- _Assignment_: Copy out every row below, swapping "Pepsico" for "PepsiCo" and keeping all other text the same. Leave the pictures out.

Given data below:

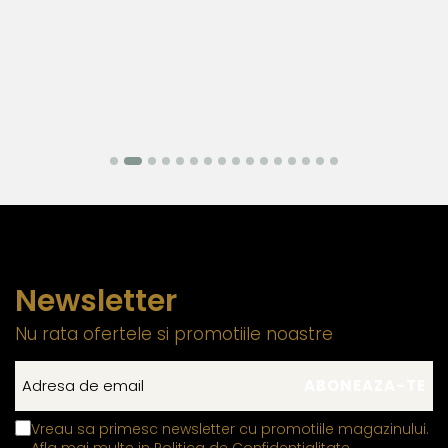
Newsletter
Nu rata ofertele si promotiile noastre
Vreau sa primesc newsletter cu promotiile magazinului.
Afla mai multe in
Politica de Confidentialitate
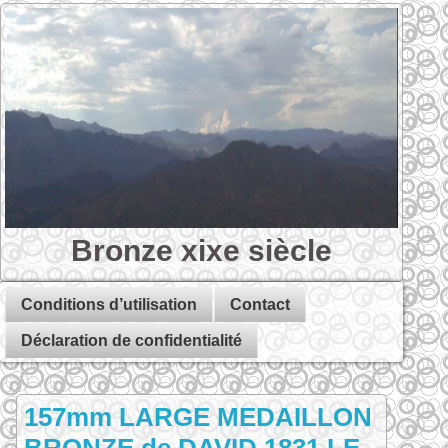
Bronze xixe siècle
Conditions d’utilisation
Contact
Déclaration de confidentialité
157mm LARGE MEDAILLON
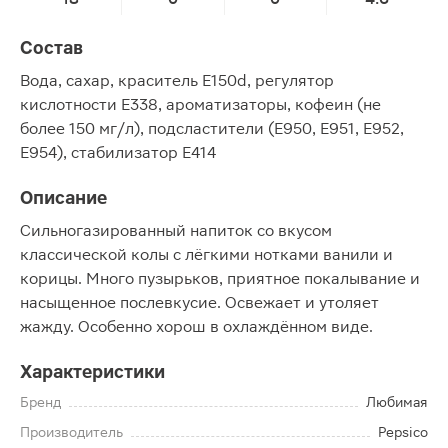
Состав
Вода, сахар, краситель E150d, регулятор
кислотности Е338, ароматизаторы, кофеин (не
более 150 мг/л), подсластители (Е950, Е951, Е952,
Е954), стабилизатор Е414
Описание
Сильногазированный напиток со вкусом
классической колы с лёгкими нотками ванили и
корицы. Много пузырьков, приятное покалывание и
насыщенное послевкусие. Освежает и утоляет
жажду. Особенно хорош в охлаждённом виде.
Характеристики
Бренд
Любимая
Производитель
Pepsico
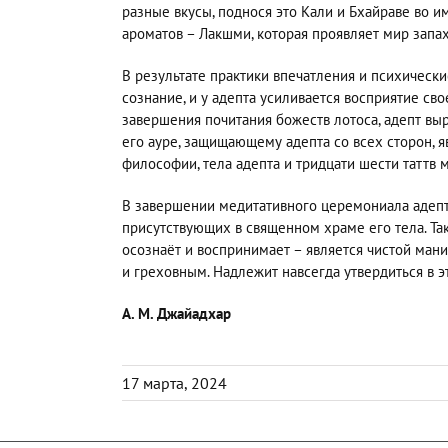
разные вкусы, поднося это Кали и Бхайраве во и
ароматов – Лакшми, которая проявляет мир запах
В результате практики впечатления и психическ
сознание, и у адепта усиливается восприятие сво
завершения почитания божеств лотоса, адепт вы
его ауре, защищающему адепта со всех сторон, 
философии, тела адепта и тридцати шести таттв 
В завершении медитативного церемониала адепт
присутствующих в священном храме его тела. Таки
осознаёт и воспринимает – является чистой ман
и греховным. Надлежит навсегда утвердиться в 
А. М. Джайадхар
17 марта, 2024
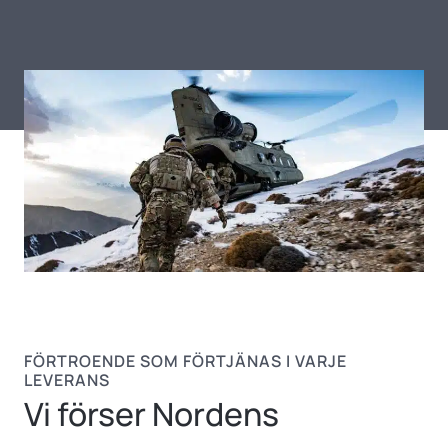
FÖRTROENDE SOM FÖRTJÄNAS I VARJE
LEVERANS
Vi förser Nordens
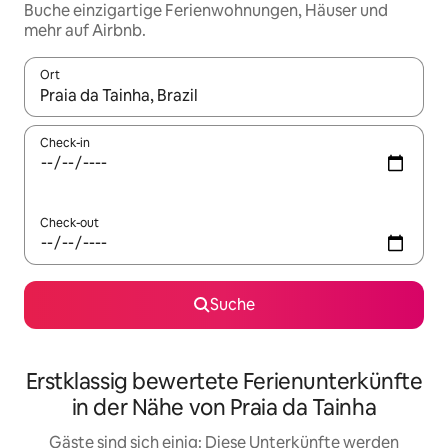
Buche einzigartige Ferienwohnungen, Häuser und
mehr auf Airbnb.
Ort
Wenn Ergebnisse verfügbar sind, navigiere mit den Pfeiltaste
Check-in
Check-out
Suche
Erstklassig bewertete Ferienunterkünfte
in der Nähe von Praia da Tainha
Gäste sind sich einig: Diese Unterkünfte werden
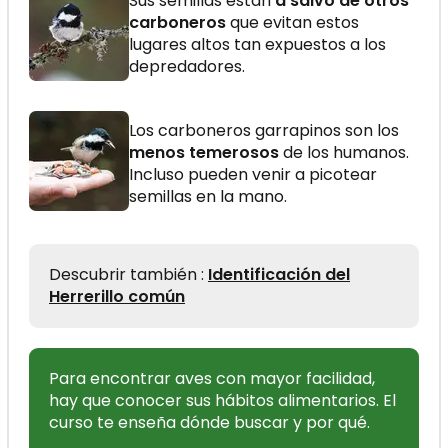
Sus semillas están
a salvo de otros
carboneros
que evitan estos
lugares altos tan expuestos a los
depredadores.
Los carboneros garrapinos son los
menos temerosos
de los humanos.
Incluso pueden venir a picotear
semillas en la mano.
Descubrir también :
Identificación del
Herrerillo común
Para encontrar aves con mayor facilidad,
hay que conocer sus hábitos alimentarios. El
curso te enseña dónde buscar y por qué.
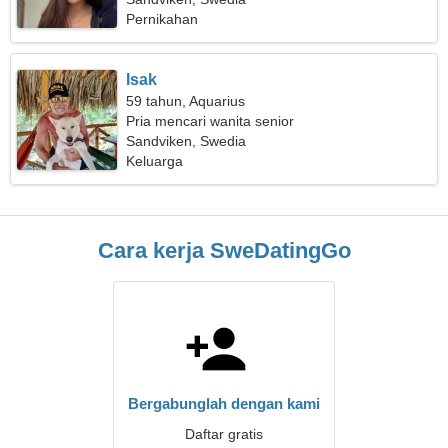
Pernikahan
Isak
59 tahun, Aquarius
Pria mencari wanita senior
Sandviken, Swedia
Keluarga
Cara kerja SweDatingGo
Bergabunglah dengan kami
Daftar gratis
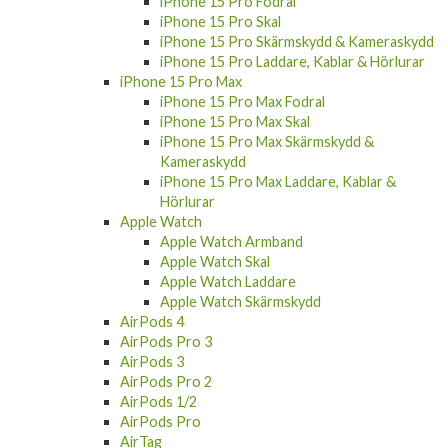
iPhone 15 Pro Fodral
iPhone 15 Pro Skal
iPhone 15 Pro Skärmskydd & Kameraskydd
iPhone 15 Pro Laddare, Kablar & Hörlurar
iPhone 15 Pro Max
iPhone 15 Pro Max Fodral
iPhone 15 Pro Max Skal
iPhone 15 Pro Max Skärmskydd &
Kameraskydd
iPhone 15 Pro Max Laddare, Kablar &
Hörlurar
Apple Watch
Apple Watch Armband
Apple Watch Skal
Apple Watch Laddare
Apple Watch Skärmskydd
AirPods 4
AirPods Pro 3
AirPods 3
AirPods Pro 2
AirPods 1/2
AirPods Pro
AirTag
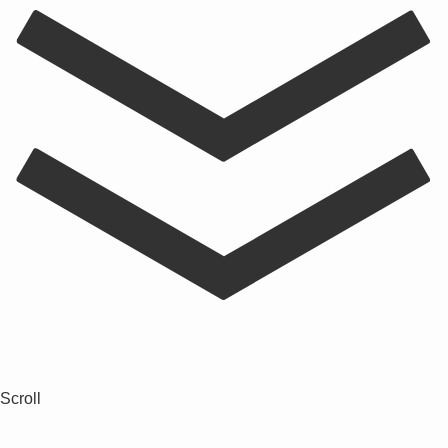
Scroll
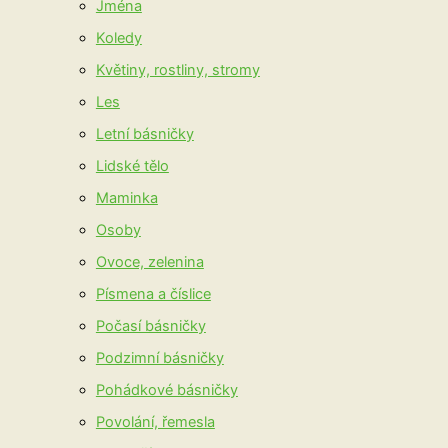
Jména
Koledy
Květiny, rostliny, stromy
Les
Letní básničky
Lidské tělo
Maminka
Osoby
Ovoce, zelenina
Písmena a číslice
Počasí básničky
Podzimní básničky
Pohádkové básničky
Povolání, řemesla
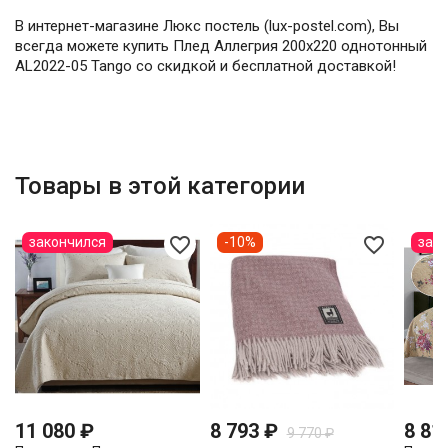
В интернет-магазине Люкс постель (lux-postel.com), Вы
всегда можете купить Плед Аллегрия 200х220 однотонный
AL2022-05 Tango со скидкой и бесплатной доставкой!
Товары в этой категории
favorite_border
favorite_border
закончился
-10%
зак
11 080 ₽
8 793 ₽
8 81
9 770 ₽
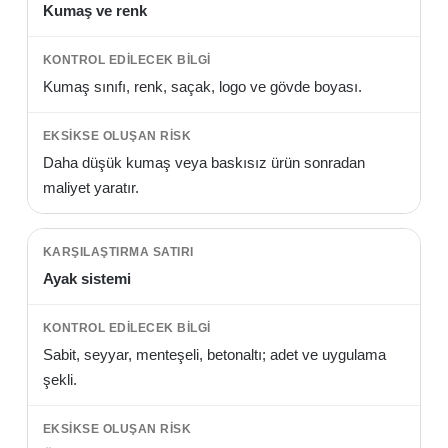
Kumaş ve renk
Kumaş sınıfı, renk, saçak, logo ve gövde boyası.
Daha düşük kumaş veya baskısız ürün sonradan
maliyet yaratır.
Ayak sistemi
Sabit, seyyar, menteşeli, betonaltı; adet ve uygulama
şekli.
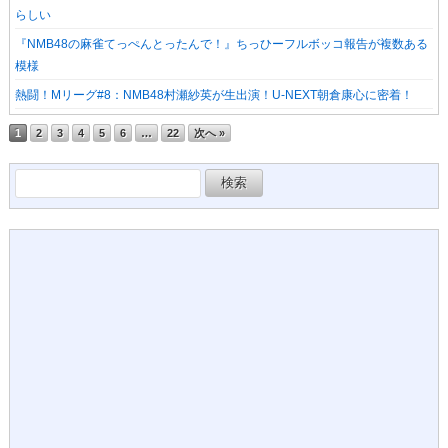
らしい
『NMB48の麻雀てっぺんとったんで！』ちっひーフルボッコ報告が複数ある
模様
熱闘！Mリーグ#8：NMB48村瀬紗英が生出演！U-NEXT朝倉康心に密着！
1
2
3
4
5
6
…
22
次へ »
検
索:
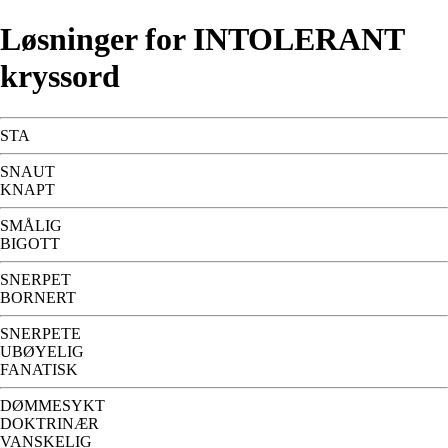
Løsninger for INTOLERANT
kryssord
STA
SNAUT
KNAPT
SMÅLIG
BIGOTT
SNERPET
BORNERT
SNERPETE
UBØYELIG
FANATISK
DØMMESYKT
DOKTRINÆR
VANSKELIG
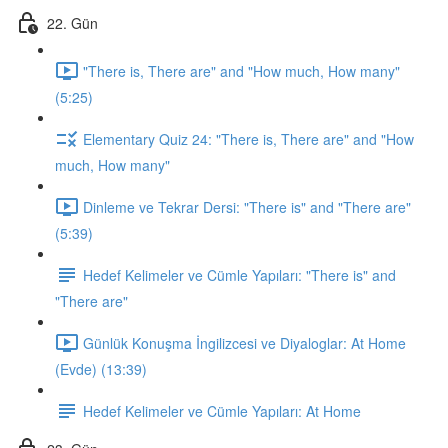
22. Gün
"There is, There are" and "How much, How many"
(5:25)
Elementary Quiz 24: "There is, There are" and "How
much, How many"
Dinleme ve Tekrar Dersi: "There is" and "There are"
(5:39)
Hedef Kelimeler ve Cümle Yapıları: "There is" and
"There are"
Günlük Konuşma İngilizcesi ve Diyaloglar: At Home
(Evde) (13:39)
Hedef Kelimeler ve Cümle Yapıları: At Home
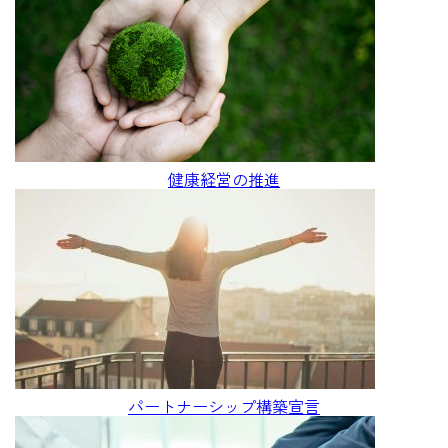
健康経営の推進
パートナーシップ構築宣言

End of Given data.

- _Output of the task_:
Newsletter
Nu rata ofertele si promotiile noastre
Vreau sa primesc newsletter cu promotiile magazinului.
Afla mai multe in
Politica de Confidentialitate
Bronze xixe siècle
Conditions d’utilisation
Contact
Déclaration de confidentialité
157mm LARGE MEDAILLON
Состав
Вода, сахар, краситель E150d, регулятор
кислотности Е338, ароматизаторы, кофеин (не
более 150 мг/л), подсластители (Е950, Е951, Е952,
Е954), стабилизатор Е414
Описание
Сильногазированный напиток со вкусом
классической колы с лёгкими нотками ванили и
корицы. Много пузырьков, приятное покалывание и
насыщенное послевкусие. Освежает и утоляет
жажду. Особенно хорош в охлаждённом виде.
Характеристики
Бренд
Любимая
Производитель
PepsiCo
разные вкусы, поднося это Кали и Бхайраве во и
ароматов – Лакшми, которая проявляет мир запах
В результате практики впечатления и психическ
сознание, и у адепта усиливается восприятие сво
завершения почитания божеств лотоса, адепт вы
его ауре, защищающему адепта со всех сторон, 
философии, тела адепта и тридцати шести таттв 
В завершении медитативного церемониала адепт
присутствующих в священном храме его тела. Таки
осознаёт и воспринимает – является чистой ман
и греховным. Надлежит навсегда утвердиться в 
А. М. Джайадхар
17 марта, 2024
FÖRTROENDE SOM FÖRTJÄNAS I VARJE
LEVERANS
Vi förser Nordens
Buche einzigartige Ferienwohnungen, Häuser und
mehr auf Airbnb.
Ort
Wenn Ergebnisse verfügbar sind, navigiere mit den Pfeiltaste
Check-in
Check-out
Suche
Erstklassig bewertete Ferienunterkünfte
in der Nähe von Praia da Tainha
Gäste sind sich einig: Diese Unterkünfte werden
Sus semillas están
a salvo de otros
carboneros
que evitan estos
lugares altos tan expuestos a los
depredadores.
Los carboneros garrapinos son los
menos temerosos
de los humanos.
Incluso pueden venir a picotear
semillas en la mano.
Descubrir también :
Identificación del
Herrerillo común
Para encontrar aves con mayor facilidad,
hay que conocer sus hábitos alimentarios. El
curso te enseña dónde buscar y por qué.
Pernikahan
Isak
59 tahun, Aquarius
Pria mencari wanita senior
Sandviken, Swedia
Keluarga
Cara kerja SweDatingGo
Bergabunglah dengan kami
Daftar gratis
iPhone 15 Pro Fodral
iPhone 15 Pro Skal
iPhone 15 Pro Skärmskydd & Kameraskydd
iPhone 15 Pro Laddare, Kablar & Hörlurar
iPhone 15 Pro Max
iPhone 15 Pro Max Fodral
iPhone 15 Pro Max Skal
iPhone 15 Pro Max Skärmskydd &
Kameraskydd
iPhone 15 Pro Max Laddare, Kablar &
Hörlurar
Apple Watch
Apple Watch Armband
Apple Watch Skal
Apple Watch Laddare
Apple Watch Skärmskydd
AirPods 4
AirPods Pro 3
AirPods 3
AirPods Pro 2
AirPods 1/2
AirPods Pro
AirTag
Scroll
Jména
Koledy
Květiny, rostliny, stromy
Les
Letní básničky
Lidské tělo
Maminka
Osoby
Ovoce, zelenina
Písmena a číslice
Počasí básničky
Podzimní básničky
Pohádkové básničky
Povolání, řemesla
В интернет-магазине Люкс постель (lux-postel.com), Вы
всегда можете купить Плед Аллегрия 200х220 однотонный
AL2022-05 Tango со скидкой и бесплатной доставкой!
Товары в этой категории
favorite_border
favorite_border
закончился
-10%
зак
11 080 ₽
8 793 ₽
8 81
9 770 ₽
Kumaş ve renk
Kumaş sınıfı, renk, saçak, logo ve gövde boyası.
Daha düşük kumaş veya baskısız ürün sonradan
maliyet yaratır.
Ayak sistemi
Sabit, seyyar, menteşeli, betonaltı; adet ve uygulama
şekli.
らしい
『NMB48の麻雀てっぺんとったんで！』ちっひーフルボッコ報告が複数ある
模様
熱闘！Mリーグ#8：NMB48村瀬紗英が生出演！U-NEXT朝倉康心に密着！
1
2
3
4
5
6
…
22
次へ »
検
索:
Løsninger for INTOLERANT
kryssord
STA
SNAUT
KNAPT
SMÅLIG
BIGOTT
SNERPET
BORNERT
SNERPETE
UBØYELIG
FANATISK
DØMMESYKT
DOKTRINÆR
VANSKELIG
22. Gün
"There is, There are" and "How much, How many"
(5:25)
Elementary Quiz 24: "There is, There are" and "How
much, How many"
Dinleme ve Tekrar Dersi: "There is" and "There are"
(5:39)
Hedef Kelimeler ve Cümle Yapıları: "There is" and
"There are"
Günlük Konuşma İngilizcesi ve Diyaloglar: At Home
(Evde) (13:39)
Hedef Kelimeler ve Cümle Yapıları: At Home
健康経営の推進
パートナーシップ構築宣言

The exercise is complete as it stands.